If you’re one of those 3.8 million ecommerce stores powered by WooCommerce, there’s no need to sell you on its features. You already know that it makes the creation and management of an online store so easy that you can go from business idea to execution fast. It even keeps track of inventory, manages payments and taxes, and handles shipping.
WooCommerce is one of the best ecommerce plugins for your WordPress site, but unfortunately, like all things digital, your store can also crash at the worst times. It happened to Amazon when Prime Day began in July 2018, and it could happen to you too. In this article, we’ll talk about how to save your crispy bacon behind with WooCommerce backup.
Why you need to back up your store
This one should be a no-brainer, but a lot of site owners don’t back up their websites, either regularly or at all. They rely on their host to take care of those details, only to discover at the worst possible time that their faith was misplaced.
You absolutely need a WordPress backup system in place to protect your business from the following:
- Tech snafus: Like we said at the beginning,digital things break like everything else. Your hosting company could experience server failure or you could hit the wrong button and delete your entire site. It happens!
- Hackers: There are a lot of unscrupulous individuals who can’t resist taking down websites. An average of 30,000 new sites are hacked every day, and hackers steal approximately 75 records every second. Your WooCommerce site, with its goldmine of client data, is an ideal target for pro hackers in particular.
Crashes are bad enough when you’re running a hobby site and have to recreate all of the updates you did since the host last ran a backup. When it’s an ecommerce site that pays the bills, you’re in serious trouble. It could take days to get back up and running, which means:
- You’ll lose money. That’s a big one. Get ready to think of creative excuses to tell your landlord.
- Customers might stop trusting your site. Who’s going to hand over their credit card details to a site that takes days to come back online? They’ll wonder- and with good reason- if they’ll ever see their orders.
- You’ll lose credibility. A website that goes down for a long time is the digital equivalent of a burned-out storefront. You may have been there yesterday, but you’re gone today, and people will move on. So will Google indexing.
A WooCommerce backup will get your site back up and running quickly, protecting both your revenue stream and brand reputation. We’ll go into the ‘what’ and ‘how’ below.
What should your backup include?
The short answer is that it needs to include everything that will get your WooCommerce site back online and functioning the way it was before it crashed or disappeared. This includes:
- All content updates, such as new product sections, new images, and rewritten descriptions.
- All backend updates, such as the most recent site and plugin settings
A comprehensive WooCommerce backup strategy consists of the following:
- Restore capability: It’s not enough to save all of your site assets. You need to be able to restore everything so that the site is quickly back online in its entirety.
- Offsite backup: You need to save your backup files in multiple locations: your server, a local hard drive, a king-sized memory stick in a fireproof lock box. This may sound like overkill, but when it comes to protecting your livelihood, is there really such a thing as too much?
- Total site backup: Yes, that means everything. Back up your databases, plugins, files, etc. Some site owners think that a database backup alone is sufficient. While this can restore a lot of site and client data, it won’t include your plugins, themes, and other assets that your site needs to resume its former look and functionality.
How WooCommerce backup works
Here’s a tip: WooCommerce sites can’t always be backed up like regular sites.
When you install the WooCommerce plugin, it adds a custom table to your database. This table contains mission-critical information like customer orders, shipping details, and tax rates, but a lot of backup systems are not designed to detect it and include it during a routine backup of your files and database. Therefore, you need a backup that is customized for WooCommerce.
Tip number two: you need real-time backup. Ecommerce sites are constantly active: during any given hour, you might have customers buying things, entering their contact information, and making purchases. Even with hourly backups, you risk losing order data, so implement a backup system that goes into action whenever any changes occur on your WooCommerce site.

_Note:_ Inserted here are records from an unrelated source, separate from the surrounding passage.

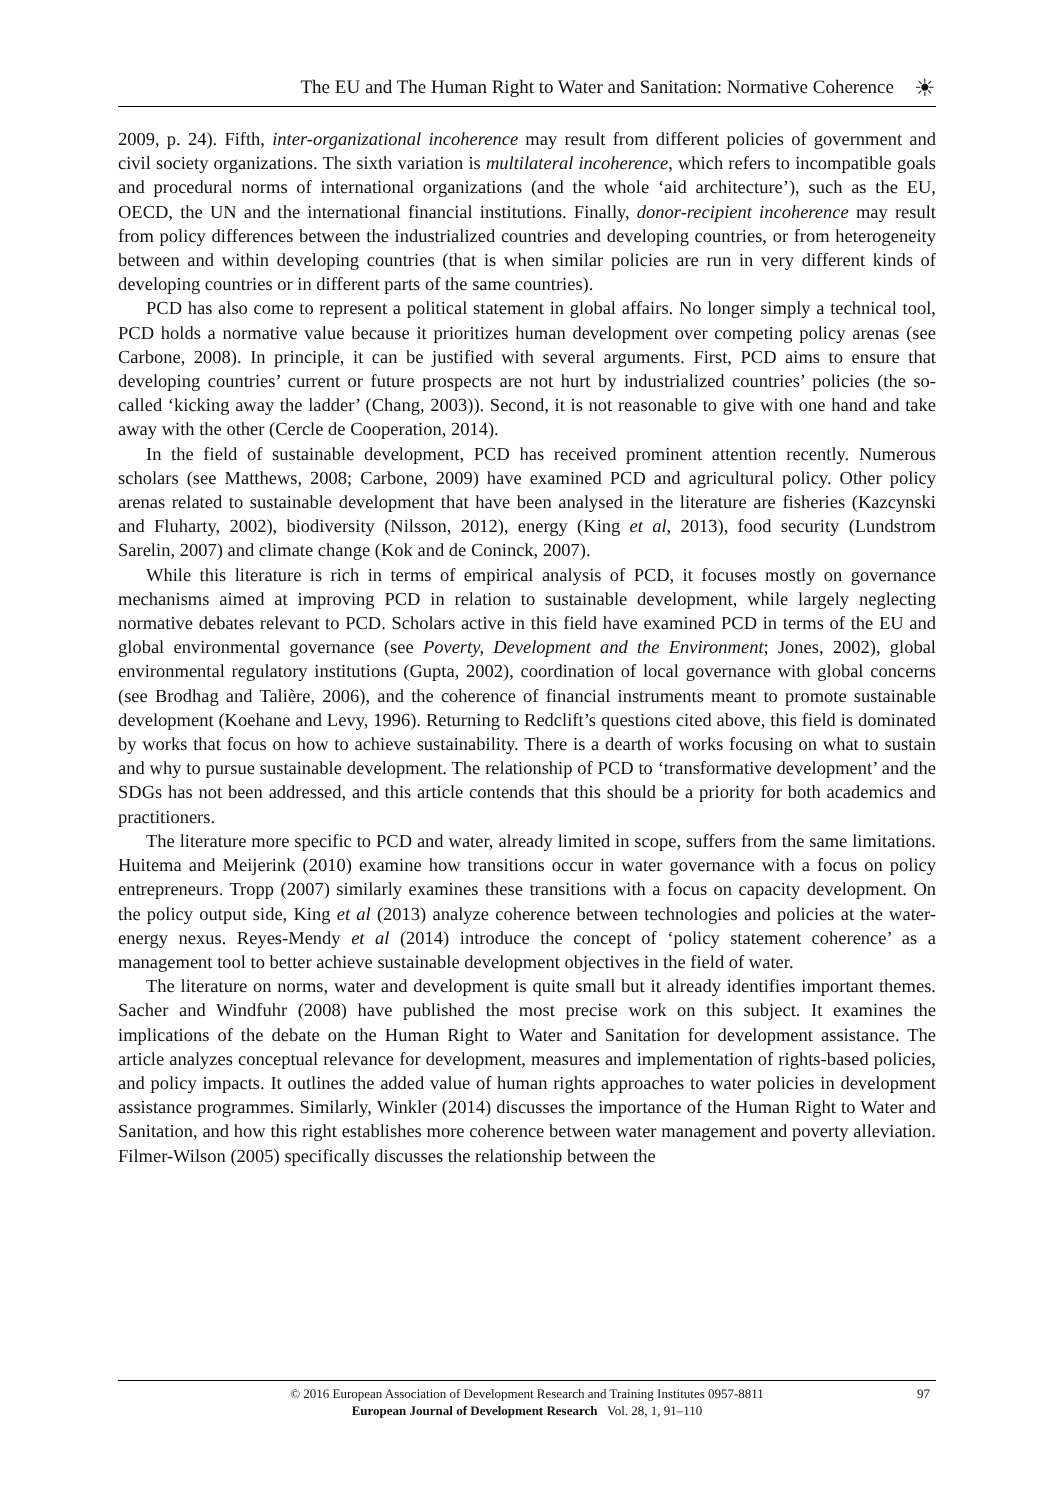The EU and The Human Right to Water and Sanitation: Normative Coherence
☀
2009, p. 24). Fifth, inter-organizational incoherence may result from different policies of government and civil society organizations. The sixth variation is multilateral incoherence, which refers to incompatible goals and procedural norms of international organizations (and the whole ‘aid architecture’), such as the EU, OECD, the UN and the international financial institutions. Finally, donor-recipient incoherence may result from policy differences between the industrialized countries and developing countries, or from heterogeneity between and within developing countries (that is when similar policies are run in very different kinds of developing countries or in different parts of the same countries).
PCD has also come to represent a political statement in global affairs. No longer simply a technical tool, PCD holds a normative value because it prioritizes human development over competing policy arenas (see Carbone, 2008). In principle, it can be justified with several arguments. First, PCD aims to ensure that developing countries’ current or future prospects are not hurt by industrialized countries’ policies (the so-called ‘kicking away the ladder’ (Chang, 2003)). Second, it is not reasonable to give with one hand and take away with the other (Cercle de Cooperation, 2014).
In the field of sustainable development, PCD has received prominent attention recently. Numerous scholars (see Matthews, 2008; Carbone, 2009) have examined PCD and agricultural policy. Other policy arenas related to sustainable development that have been analysed in the literature are fisheries (Kazcynski and Fluharty, 2002), biodiversity (Nilsson, 2012), energy (King et al, 2013), food security (Lundstrom Sarelin, 2007) and climate change (Kok and de Coninck, 2007).
While this literature is rich in terms of empirical analysis of PCD, it focuses mostly on governance mechanisms aimed at improving PCD in relation to sustainable development, while largely neglecting normative debates relevant to PCD. Scholars active in this field have examined PCD in terms of the EU and global environmental governance (see Poverty, Development and the Environment; Jones, 2002), global environmental regulatory institutions (Gupta, 2002), coordination of local governance with global concerns (see Brodhag and Talière, 2006), and the coherence of financial instruments meant to promote sustainable development (Koehane and Levy, 1996). Returning to Redclift’s questions cited above, this field is dominated by works that focus on how to achieve sustainability. There is a dearth of works focusing on what to sustain and why to pursue sustainable development. The relationship of PCD to ‘transformative development’ and the SDGs has not been addressed, and this article contends that this should be a priority for both academics and practitioners.
The literature more specific to PCD and water, already limited in scope, suffers from the same limitations. Huitema and Meijerink (2010) examine how transitions occur in water governance with a focus on policy entrepreneurs. Tropp (2007) similarly examines these transitions with a focus on capacity development. On the policy output side, King et al (2013) analyze coherence between technologies and policies at the water-energy nexus. Reyes-Mendy et al (2014) introduce the concept of ‘policy statement coherence’ as a management tool to better achieve sustainable development objectives in the field of water.
The literature on norms, water and development is quite small but it already identifies important themes. Sacher and Windfuhr (2008) have published the most precise work on this subject. It examines the implications of the debate on the Human Right to Water and Sanitation for development assistance. The article analyzes conceptual relevance for development, measures and implementation of rights-based policies, and policy impacts. It outlines the added value of human rights approaches to water policies in development assistance programmes. Similarly, Winkler (2014) discusses the importance of the Human Right to Water and Sanitation, and how this right establishes more coherence between water management and poverty alleviation. Filmer-Wilson (2005) specifically discusses the relationship between the
© 2016 European Association of Development Research and Training Institutes 0957-8811
European Journal of Development Research Vol. 28, 1, 91–110
97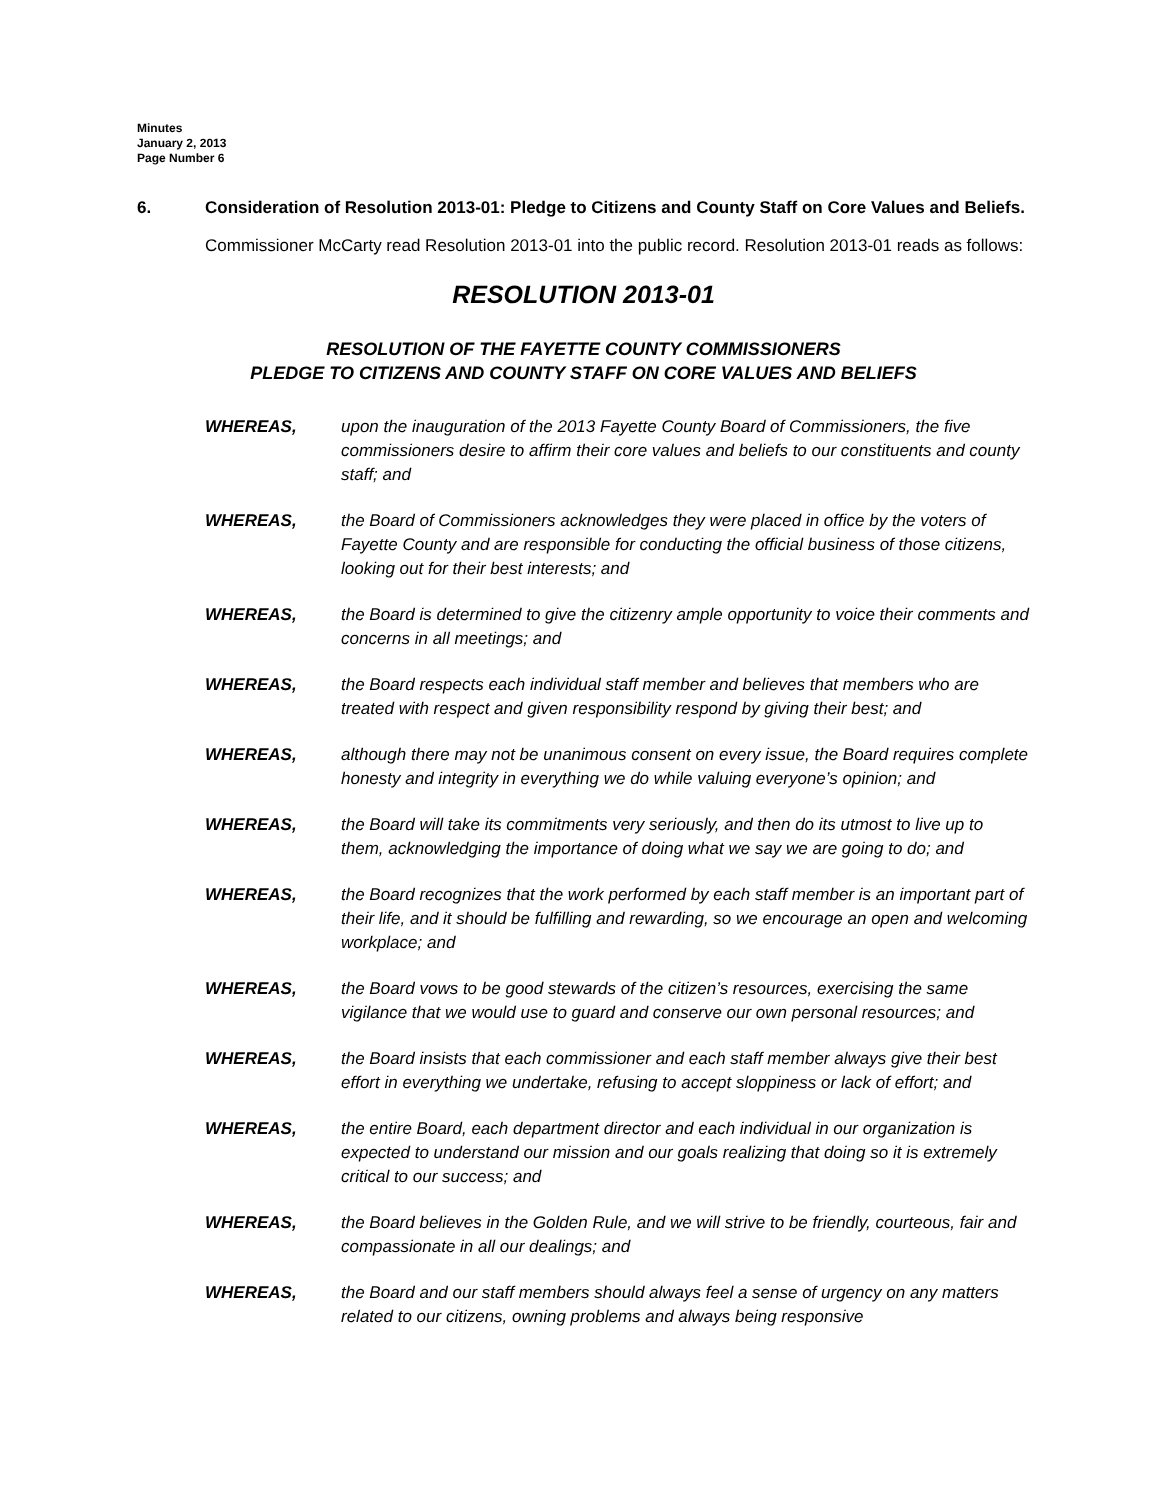Minutes
January 2, 2013
Page Number 6
6. Consideration of Resolution 2013-01: Pledge to Citizens and County Staff on Core Values and Beliefs.
Commissioner McCarty read Resolution 2013-01 into the public record. Resolution 2013-01 reads as follows:
RESOLUTION 2013-01
RESOLUTION OF THE FAYETTE COUNTY COMMISSIONERS
PLEDGE TO CITIZENS AND COUNTY STAFF ON CORE VALUES AND BELIEFS
WHEREAS, upon the inauguration of the 2013 Fayette County Board of Commissioners, the five commissioners desire to affirm their core values and beliefs to our constituents and county staff; and
WHEREAS, the Board of Commissioners acknowledges they were placed in office by the voters of Fayette County and are responsible for conducting the official business of those citizens, looking out for their best interests; and
WHEREAS, the Board is determined to give the citizenry ample opportunity to voice their comments and concerns in all meetings; and
WHEREAS, the Board respects each individual staff member and believes that members who are treated with respect and given responsibility respond by giving their best; and
WHEREAS, although there may not be unanimous consent on every issue, the Board requires complete honesty and integrity in everything we do while valuing everyone’s opinion; and
WHEREAS, the Board will take its commitments very seriously, and then do its utmost to live up to them, acknowledging the importance of doing what we say we are going to do; and
WHEREAS, the Board recognizes that the work performed by each staff member is an important part of their life, and it should be fulfilling and rewarding, so we encourage an open and welcoming workplace; and
WHEREAS, the Board vows to be good stewards of the citizen’s resources, exercising the same vigilance that we would use to guard and conserve our own personal resources; and
WHEREAS, the Board insists that each commissioner and each staff member always give their best effort in everything we undertake, refusing to accept sloppiness or lack of effort; and
WHEREAS, the entire Board, each department director and each individual in our organization is expected to understand our mission and our goals realizing that doing so it is extremely critical to our success; and
WHEREAS, the Board believes in the Golden Rule, and we will strive to be friendly, courteous, fair and compassionate in all our dealings; and
WHEREAS, the Board and our staff members should always feel a sense of urgency on any matters related to our citizens, owning problems and always being responsive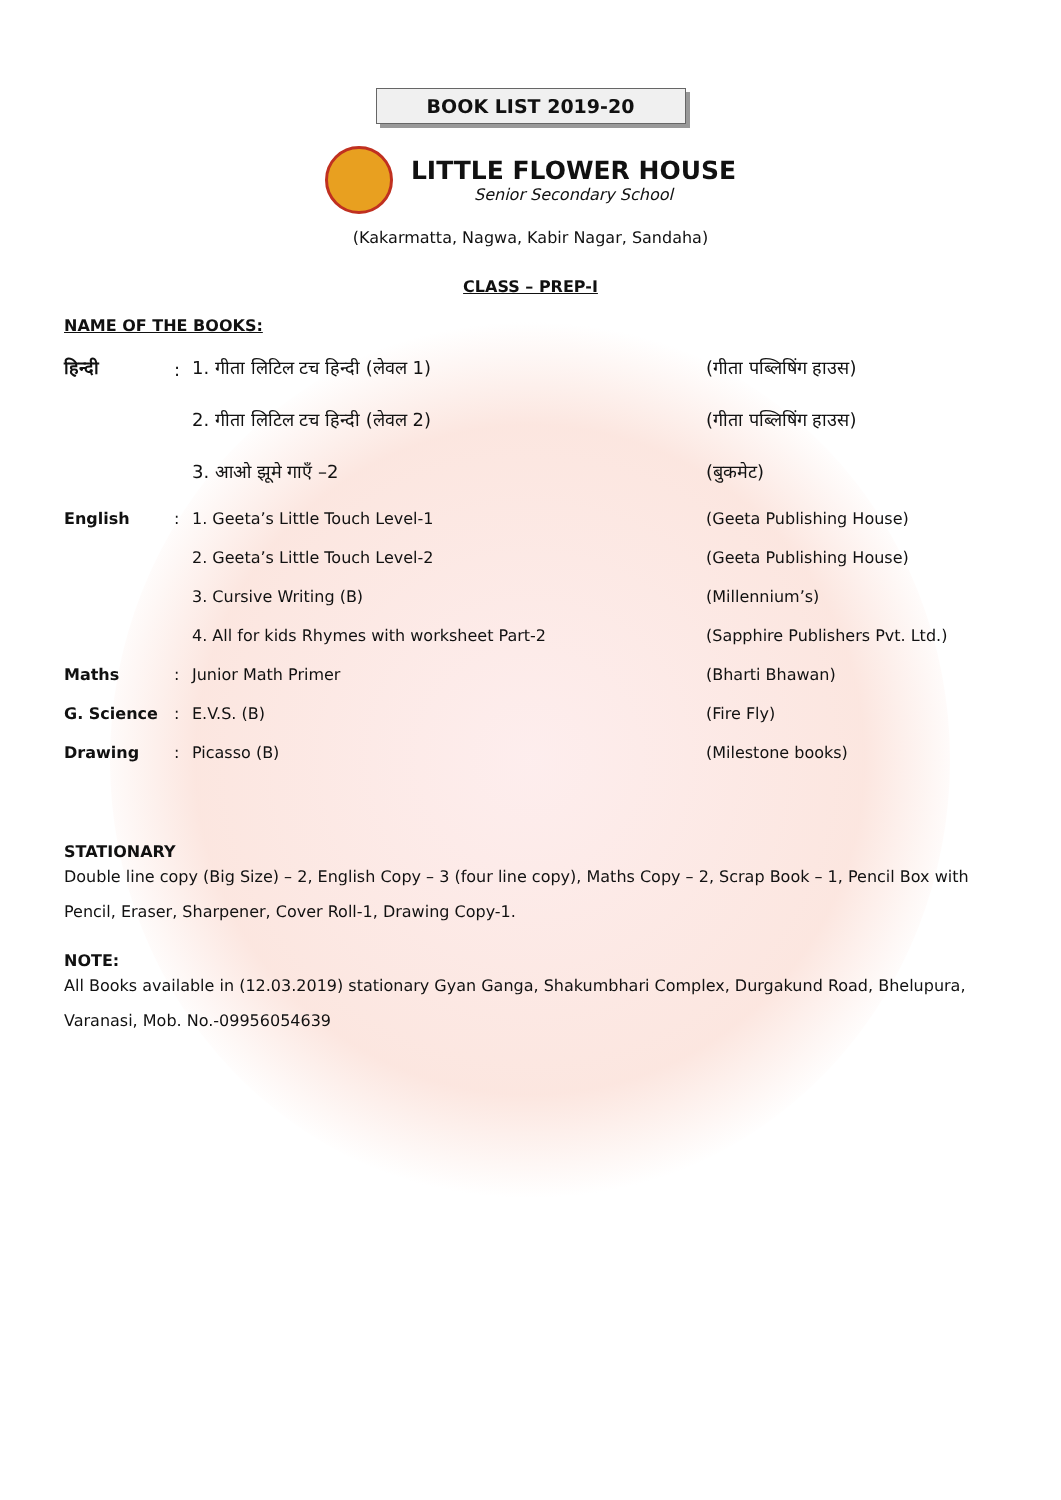BOOK LIST 2019-20
LITTLE FLOWER HOUSE
Senior Secondary School
(Kakarmatta, Nagwa, Kabir Nagar, Sandaha)
CLASS – PREP-I
NAME OF THE BOOKS:
| हिन्दी | : | 1. गीता लिटिल टच हिन्दी (लेवल 1) | (गीता पब्लिषिंग हाउस) |
| | | 2. गीता लिटिल टच हिन्दी (लेवल 2) | (गीता पब्लिषिंग हाउस) |
| | | 3. आओ झूमे गाएँ –2 | (बुकमेट) |
| English | : | 1. Geeta’s Little Touch Level-1 | (Geeta Publishing House) |
| | | 2. Geeta’s Little Touch Level-2 | (Geeta Publishing House) |
| | | 3. Cursive Writing (B) | (Millennium’s) |
| | | 4. All for kids Rhymes with worksheet Part-2 | (Sapphire Publishers Pvt. Ltd.) |
| Maths | : | Junior Math Primer | (Bharti Bhawan) |
| G. Science | : | E.V.S. (B) | (Fire Fly) |
| Drawing | : | Picasso (B) | (Milestone books) |
STATIONARY
Double line copy (Big Size) – 2, English Copy – 3 (four line copy), Maths Copy – 2, Scrap Book – 1, Pencil Box with
Pencil, Eraser, Sharpener, Cover Roll-1, Drawing Copy-1.
NOTE:
All Books available in (12.03.2019) stationary Gyan Ganga, Shakumbhari Complex, Durgakund Road, Bhelupura,
Varanasi, Mob. No.-09956054639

Once you’ve got the right backup solution in place, here are some additional ways that you can minimize data loss:
- Test your backups on a staging site before using them to restore your WooCommerce site. Some programs, like BlogVault, have a built-in staging capability but if yours doesn’t, you can always use a staging plugin like Duplicator or WP Staging.
- Review your Google Analytics to pinpoint the time of day when your site gets the least amount of traffic and arrange to restore backups during that period. If your site is still somewhat functional, you can use a Maintenance mode plugin to prevent it from accepting any new orders until restoration is complete.
When you run a WooCommerce site, frequent backups should be a regular part of routine site management. Not only does your site have multiple processes running at any given time, but it contains a lot of important data about customer orders, vendor relationships, and more. You have an obligation to keep your customers’ information secure, and any losses can have legal repercussions.
Remember: a well-run WooCommerce site is an investment that you need to protect. Great products and stellar service will put food on your table, while routine backups will save your bacon.